TASK REQUIREMENTS: Return every line of the rows below that contains the string "pixels", matching case exactly.
:: SUPPLIED MATERIAL
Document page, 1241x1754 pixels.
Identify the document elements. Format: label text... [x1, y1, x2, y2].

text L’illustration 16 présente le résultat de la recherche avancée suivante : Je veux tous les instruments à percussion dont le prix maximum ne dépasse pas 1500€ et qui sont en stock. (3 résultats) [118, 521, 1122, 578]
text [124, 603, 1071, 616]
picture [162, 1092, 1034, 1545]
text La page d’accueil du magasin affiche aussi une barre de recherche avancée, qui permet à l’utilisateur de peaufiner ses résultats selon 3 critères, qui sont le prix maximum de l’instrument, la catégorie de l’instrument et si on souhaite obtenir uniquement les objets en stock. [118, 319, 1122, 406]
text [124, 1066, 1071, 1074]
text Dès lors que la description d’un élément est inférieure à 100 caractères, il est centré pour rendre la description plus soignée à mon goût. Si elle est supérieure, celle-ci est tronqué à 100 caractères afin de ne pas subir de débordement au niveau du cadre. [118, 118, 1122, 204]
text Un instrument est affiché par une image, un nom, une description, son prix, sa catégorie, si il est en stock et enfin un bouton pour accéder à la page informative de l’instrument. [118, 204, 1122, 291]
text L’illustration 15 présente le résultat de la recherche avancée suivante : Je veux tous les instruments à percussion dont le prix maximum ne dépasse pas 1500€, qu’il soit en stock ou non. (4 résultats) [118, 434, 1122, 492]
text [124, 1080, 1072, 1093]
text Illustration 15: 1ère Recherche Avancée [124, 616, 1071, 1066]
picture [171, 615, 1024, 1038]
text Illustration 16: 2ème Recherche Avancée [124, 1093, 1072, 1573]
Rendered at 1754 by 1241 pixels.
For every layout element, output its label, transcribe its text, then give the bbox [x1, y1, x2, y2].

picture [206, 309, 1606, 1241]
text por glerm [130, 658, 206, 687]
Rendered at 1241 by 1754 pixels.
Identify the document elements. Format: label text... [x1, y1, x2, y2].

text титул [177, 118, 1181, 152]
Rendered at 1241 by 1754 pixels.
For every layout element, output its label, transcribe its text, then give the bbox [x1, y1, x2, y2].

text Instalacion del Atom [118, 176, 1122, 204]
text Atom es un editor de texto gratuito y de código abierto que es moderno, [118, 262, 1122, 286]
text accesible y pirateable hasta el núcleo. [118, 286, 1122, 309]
::::
ANSWER TO THIS EXERCISE:
Document page, 1241x1754 pixels.
Rendered at 1754 by 1241 pixels.
Rendered at 1241 by 1754 pixels.
Rendered at 1241 by 1754 pixels.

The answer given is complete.